Nuther happy IRO owner, Group Buy frame from Ebay...I'm on a borrowed 'puter so I can't poast a pix. Well not quite, I remembered an old thread with some...link

I'm sure there will be some after the Texas Train Ride! yaahoo!!

Flyn G


----------



## djharr

OK, I have looked at all the alternatives, and it really appears as if the Jamie Roy is perfect for what I want. I have even seen some build-ups very similar to what I am looking at in terms of part colors, and I really like the white frame/black other look. Now, one lingering concern is with the aluminum fork. I know that aluminum has a reputation of being a harsher ride than steel, and since I am coming from a steel touring frame, I would like to keep as much compliance as possible.

Along with that, there is yet another shallow concern I have for looks. If possible, I would like to have a straight fork, but I also want to keep the ability to run 38 mm tires (I know, I don't want much...). I have seen the idea that a carbon fiber fork on an aluminum frame will help with smoothing out the harsher ride. So, I am wondering if there are any good straight carbon fiber forks with the clearance for a 38 mm tire?

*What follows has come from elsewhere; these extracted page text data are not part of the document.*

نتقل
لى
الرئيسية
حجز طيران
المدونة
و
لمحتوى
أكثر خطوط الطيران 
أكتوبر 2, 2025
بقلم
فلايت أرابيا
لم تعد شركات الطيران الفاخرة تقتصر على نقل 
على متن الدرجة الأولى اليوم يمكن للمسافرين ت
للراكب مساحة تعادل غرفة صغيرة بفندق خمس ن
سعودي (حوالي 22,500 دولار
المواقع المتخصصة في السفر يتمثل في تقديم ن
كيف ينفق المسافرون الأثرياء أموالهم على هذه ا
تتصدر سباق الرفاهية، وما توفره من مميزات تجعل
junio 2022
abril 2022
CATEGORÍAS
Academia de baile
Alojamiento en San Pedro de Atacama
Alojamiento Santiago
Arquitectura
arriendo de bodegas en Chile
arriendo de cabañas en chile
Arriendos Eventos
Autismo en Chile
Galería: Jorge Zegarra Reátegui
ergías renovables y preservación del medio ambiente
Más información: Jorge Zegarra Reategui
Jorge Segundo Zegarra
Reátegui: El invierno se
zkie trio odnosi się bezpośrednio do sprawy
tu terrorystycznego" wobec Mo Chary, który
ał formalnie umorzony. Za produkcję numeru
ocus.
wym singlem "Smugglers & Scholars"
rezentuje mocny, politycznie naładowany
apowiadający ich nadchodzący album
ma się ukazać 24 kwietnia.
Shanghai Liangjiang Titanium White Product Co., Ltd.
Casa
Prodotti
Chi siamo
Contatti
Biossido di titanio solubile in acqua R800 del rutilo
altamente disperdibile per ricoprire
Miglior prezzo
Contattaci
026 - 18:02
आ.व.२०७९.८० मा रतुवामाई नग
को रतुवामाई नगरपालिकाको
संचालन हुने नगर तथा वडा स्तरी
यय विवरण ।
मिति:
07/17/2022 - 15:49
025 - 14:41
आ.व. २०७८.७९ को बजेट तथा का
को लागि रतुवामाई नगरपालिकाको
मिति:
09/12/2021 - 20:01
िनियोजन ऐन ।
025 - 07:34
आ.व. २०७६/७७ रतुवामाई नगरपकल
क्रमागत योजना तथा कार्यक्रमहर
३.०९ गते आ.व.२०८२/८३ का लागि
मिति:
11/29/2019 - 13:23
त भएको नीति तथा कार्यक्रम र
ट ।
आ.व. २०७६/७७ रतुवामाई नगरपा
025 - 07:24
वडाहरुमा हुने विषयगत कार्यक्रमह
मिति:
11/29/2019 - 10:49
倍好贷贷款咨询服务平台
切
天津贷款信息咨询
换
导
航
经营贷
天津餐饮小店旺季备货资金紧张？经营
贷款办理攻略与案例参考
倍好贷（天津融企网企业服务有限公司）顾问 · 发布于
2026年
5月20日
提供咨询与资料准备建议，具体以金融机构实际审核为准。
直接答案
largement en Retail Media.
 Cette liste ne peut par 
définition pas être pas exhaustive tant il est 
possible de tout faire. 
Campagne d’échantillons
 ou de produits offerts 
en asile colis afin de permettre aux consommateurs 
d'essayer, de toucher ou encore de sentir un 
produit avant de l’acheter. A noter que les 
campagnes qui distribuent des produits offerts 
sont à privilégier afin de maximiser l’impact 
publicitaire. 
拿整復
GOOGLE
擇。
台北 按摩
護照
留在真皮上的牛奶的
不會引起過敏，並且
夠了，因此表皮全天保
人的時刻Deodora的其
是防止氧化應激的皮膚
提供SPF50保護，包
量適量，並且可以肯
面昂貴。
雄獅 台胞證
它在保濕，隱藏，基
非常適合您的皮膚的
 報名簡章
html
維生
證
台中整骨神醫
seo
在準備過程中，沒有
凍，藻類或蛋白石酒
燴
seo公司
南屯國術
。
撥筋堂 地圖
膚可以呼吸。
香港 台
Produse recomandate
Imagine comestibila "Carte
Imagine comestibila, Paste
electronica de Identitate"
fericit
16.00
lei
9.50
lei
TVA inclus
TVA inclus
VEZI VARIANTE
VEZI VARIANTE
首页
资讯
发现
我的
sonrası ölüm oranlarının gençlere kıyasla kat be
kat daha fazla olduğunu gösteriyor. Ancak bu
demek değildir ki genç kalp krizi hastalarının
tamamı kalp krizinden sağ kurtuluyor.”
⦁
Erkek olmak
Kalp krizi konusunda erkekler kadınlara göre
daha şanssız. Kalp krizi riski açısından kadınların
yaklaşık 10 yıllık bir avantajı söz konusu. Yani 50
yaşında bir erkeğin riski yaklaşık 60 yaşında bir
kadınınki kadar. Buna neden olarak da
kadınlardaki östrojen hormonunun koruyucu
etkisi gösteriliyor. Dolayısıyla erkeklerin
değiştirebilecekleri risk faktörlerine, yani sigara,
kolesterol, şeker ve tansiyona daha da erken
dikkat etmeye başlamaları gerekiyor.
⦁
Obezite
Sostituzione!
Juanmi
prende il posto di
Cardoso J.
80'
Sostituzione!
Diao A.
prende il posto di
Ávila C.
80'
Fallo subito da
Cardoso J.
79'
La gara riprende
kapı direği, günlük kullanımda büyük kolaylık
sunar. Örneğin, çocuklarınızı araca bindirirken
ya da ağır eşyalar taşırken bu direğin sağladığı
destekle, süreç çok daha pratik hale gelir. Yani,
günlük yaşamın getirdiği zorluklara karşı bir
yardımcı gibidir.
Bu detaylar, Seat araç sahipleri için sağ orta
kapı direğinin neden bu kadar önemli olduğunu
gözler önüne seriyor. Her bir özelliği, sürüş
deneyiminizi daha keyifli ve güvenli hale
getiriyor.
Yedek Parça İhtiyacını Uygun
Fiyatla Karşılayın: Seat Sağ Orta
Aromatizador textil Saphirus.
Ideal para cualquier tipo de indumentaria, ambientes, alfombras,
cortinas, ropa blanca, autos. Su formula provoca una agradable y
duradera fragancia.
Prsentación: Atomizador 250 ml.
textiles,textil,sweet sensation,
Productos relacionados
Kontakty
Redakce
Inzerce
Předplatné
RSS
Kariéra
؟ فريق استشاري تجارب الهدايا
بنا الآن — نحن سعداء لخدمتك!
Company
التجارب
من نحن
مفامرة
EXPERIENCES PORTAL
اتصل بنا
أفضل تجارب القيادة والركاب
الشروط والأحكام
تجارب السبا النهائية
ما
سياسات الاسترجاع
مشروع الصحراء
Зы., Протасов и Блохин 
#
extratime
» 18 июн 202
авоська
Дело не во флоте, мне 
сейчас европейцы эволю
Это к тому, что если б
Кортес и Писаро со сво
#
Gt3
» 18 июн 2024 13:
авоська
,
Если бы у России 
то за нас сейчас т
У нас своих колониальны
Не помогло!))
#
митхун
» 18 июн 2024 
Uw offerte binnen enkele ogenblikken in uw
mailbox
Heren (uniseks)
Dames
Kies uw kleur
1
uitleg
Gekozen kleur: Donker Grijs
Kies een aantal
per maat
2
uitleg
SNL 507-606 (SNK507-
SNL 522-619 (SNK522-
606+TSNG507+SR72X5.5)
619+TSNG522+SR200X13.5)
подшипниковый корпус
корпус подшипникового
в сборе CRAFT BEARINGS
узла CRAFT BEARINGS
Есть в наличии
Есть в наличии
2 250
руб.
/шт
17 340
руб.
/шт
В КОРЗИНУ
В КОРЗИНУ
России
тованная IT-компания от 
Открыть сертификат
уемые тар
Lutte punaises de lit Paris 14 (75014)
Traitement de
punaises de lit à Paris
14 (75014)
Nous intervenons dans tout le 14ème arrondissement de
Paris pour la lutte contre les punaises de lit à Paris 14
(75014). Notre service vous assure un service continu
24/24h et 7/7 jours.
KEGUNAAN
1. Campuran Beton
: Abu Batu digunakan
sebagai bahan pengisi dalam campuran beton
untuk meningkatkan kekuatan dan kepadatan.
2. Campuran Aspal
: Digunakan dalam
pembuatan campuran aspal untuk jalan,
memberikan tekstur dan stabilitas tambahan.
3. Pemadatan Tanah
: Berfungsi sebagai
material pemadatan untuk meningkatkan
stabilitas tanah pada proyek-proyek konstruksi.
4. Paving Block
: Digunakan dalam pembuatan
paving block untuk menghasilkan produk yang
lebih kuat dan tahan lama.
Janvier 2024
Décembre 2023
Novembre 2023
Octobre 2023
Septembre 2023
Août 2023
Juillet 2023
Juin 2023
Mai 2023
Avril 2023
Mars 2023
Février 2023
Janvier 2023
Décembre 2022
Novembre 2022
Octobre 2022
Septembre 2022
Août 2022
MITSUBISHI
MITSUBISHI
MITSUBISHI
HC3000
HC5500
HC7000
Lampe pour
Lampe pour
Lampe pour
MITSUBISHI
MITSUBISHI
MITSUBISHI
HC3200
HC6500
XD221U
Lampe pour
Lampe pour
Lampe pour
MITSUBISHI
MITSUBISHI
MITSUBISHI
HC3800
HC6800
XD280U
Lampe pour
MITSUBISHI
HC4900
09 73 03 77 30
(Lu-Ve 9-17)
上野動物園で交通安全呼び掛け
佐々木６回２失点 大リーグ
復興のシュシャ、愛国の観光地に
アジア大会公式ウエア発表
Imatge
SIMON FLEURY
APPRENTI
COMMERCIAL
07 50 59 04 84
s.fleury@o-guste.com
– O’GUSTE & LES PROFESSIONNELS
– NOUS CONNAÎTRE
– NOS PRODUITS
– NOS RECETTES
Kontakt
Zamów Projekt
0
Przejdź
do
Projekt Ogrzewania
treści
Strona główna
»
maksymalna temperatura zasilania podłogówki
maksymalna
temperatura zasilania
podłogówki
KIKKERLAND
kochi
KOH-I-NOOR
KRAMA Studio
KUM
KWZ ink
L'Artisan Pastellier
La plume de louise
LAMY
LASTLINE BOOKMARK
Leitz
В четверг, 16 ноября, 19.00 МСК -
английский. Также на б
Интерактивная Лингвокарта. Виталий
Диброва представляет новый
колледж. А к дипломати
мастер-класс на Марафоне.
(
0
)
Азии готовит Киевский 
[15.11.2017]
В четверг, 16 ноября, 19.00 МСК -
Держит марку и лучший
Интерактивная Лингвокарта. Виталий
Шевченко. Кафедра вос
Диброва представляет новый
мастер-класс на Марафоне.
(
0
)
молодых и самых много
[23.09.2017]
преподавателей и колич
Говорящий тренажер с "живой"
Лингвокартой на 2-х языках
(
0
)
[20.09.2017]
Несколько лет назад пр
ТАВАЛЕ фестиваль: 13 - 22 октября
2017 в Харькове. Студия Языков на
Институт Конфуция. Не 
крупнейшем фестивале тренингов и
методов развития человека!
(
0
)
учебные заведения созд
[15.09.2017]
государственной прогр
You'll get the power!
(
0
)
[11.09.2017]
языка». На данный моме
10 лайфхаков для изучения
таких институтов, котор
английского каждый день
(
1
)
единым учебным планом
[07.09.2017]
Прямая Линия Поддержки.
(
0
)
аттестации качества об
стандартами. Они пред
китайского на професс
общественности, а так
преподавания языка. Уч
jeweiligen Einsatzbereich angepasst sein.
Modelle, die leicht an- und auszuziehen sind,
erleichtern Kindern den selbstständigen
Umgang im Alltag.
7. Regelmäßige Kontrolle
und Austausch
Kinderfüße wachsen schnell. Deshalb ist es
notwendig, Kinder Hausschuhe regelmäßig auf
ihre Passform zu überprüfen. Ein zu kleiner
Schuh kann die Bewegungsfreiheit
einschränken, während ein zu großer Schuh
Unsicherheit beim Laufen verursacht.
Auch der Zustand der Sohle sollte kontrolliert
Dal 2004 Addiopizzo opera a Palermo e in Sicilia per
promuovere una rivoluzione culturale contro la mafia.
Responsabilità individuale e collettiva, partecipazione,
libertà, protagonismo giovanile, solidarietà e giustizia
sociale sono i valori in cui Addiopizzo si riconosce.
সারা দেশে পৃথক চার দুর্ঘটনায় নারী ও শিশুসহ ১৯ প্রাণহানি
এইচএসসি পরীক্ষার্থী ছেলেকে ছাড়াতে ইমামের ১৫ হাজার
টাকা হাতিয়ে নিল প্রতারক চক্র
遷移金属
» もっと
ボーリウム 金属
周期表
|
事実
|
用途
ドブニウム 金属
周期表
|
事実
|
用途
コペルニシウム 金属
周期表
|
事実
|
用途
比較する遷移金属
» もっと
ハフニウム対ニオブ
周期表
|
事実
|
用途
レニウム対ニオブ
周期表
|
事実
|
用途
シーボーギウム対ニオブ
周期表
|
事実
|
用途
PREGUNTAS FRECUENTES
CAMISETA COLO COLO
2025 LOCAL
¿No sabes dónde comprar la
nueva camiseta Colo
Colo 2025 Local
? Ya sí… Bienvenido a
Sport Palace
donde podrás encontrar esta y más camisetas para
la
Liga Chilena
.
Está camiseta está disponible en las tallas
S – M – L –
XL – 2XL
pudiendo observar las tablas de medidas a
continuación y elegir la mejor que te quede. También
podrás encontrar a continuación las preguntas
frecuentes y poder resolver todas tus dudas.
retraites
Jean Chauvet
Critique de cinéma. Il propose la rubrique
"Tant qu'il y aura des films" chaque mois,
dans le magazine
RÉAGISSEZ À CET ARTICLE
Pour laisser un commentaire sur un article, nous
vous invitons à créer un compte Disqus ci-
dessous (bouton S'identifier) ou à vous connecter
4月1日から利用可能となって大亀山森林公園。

Or, am I obsessing about the whole thing and the plain old original aluminum fork will do just jim-dandy?

David


----------



## FlintPaper

I don't think you'll have any problems with the comfort of the Aluminum fork. The ride is far smoother than that of the bike I replaced, a steel bikesdirect Windsor "The Hour".

I need to find the time to take a decent picture of it.


----------



## Cygnus

*...*



djharr said:


> Or, am I obsessing about the whole thing and the plain old original aluminum fork will do just jim-dandy?
> 
> David


before getting the frameset, I wondered about the alu fork, figuring that i might replace it with carbon eventually. and, maybe i will someday, but the ride doesn't seem harsh to me. at this price, perhaps just get the frameset and see what you think about the ride? also, maybe pick some tires that give you ride you want.


----------



## Zero Signal

Yeah don't worry about the fork. I say try it before thinking of changing it out. Like I said before, it's very smooth. I would consider carbon for weight savings but I don't think it needs to be any more compliant than it already it.


----------



## Cygnus

*fork option*

ok, i started thinking about a carbon fork, but only because i have a day long ride/race (160mi) on a rough surface in a couple of months. generally, i like the ride and the geometry of the frame and fork, but this distance has me thinking of carbon in the front end. 

the stock alu fork is about 405mm (dropout to crown race), which is quite abit longer than standard road forks. any good options?

best option might be some really good gloves.


----------



## roadfix

...or bigger tires


----------



## crumjack

Cygnus said:


> ok, i started thinking about a carbon fork, but only because i have a day long ride/race (160mi) on a rough surface in a couple of months. generally, i like the ride and the geometry of the frame and fork, but this distance has me thinking of carbon in the front end.
> 
> the stock alu fork is about 405mm (dropout to crown race), which is quite abit longer than standard road forks. any good options?
> 
> best option might be some really good gloves.


Is the 160 miler the RAIN ride? Just curious...


----------



## Cygnus

*kluane*

I was off by 10 miles, it's 150 mi. it's the kluane road relay, up to 8 riders, from haines junction in the yukon to haines in alaska. spectacular scenery.


----------



## crumjack

Cygnus said:


> I was off by 10 miles, it's 150 mi. it's the kluane road relay, up to 8 riders, from haines junction in the yukon to haines in alaska. spectacular scenery.


That scenery has to be about a million percent better than the boring Indiana landscape of RAIN. Good Luck! Post pics!


----------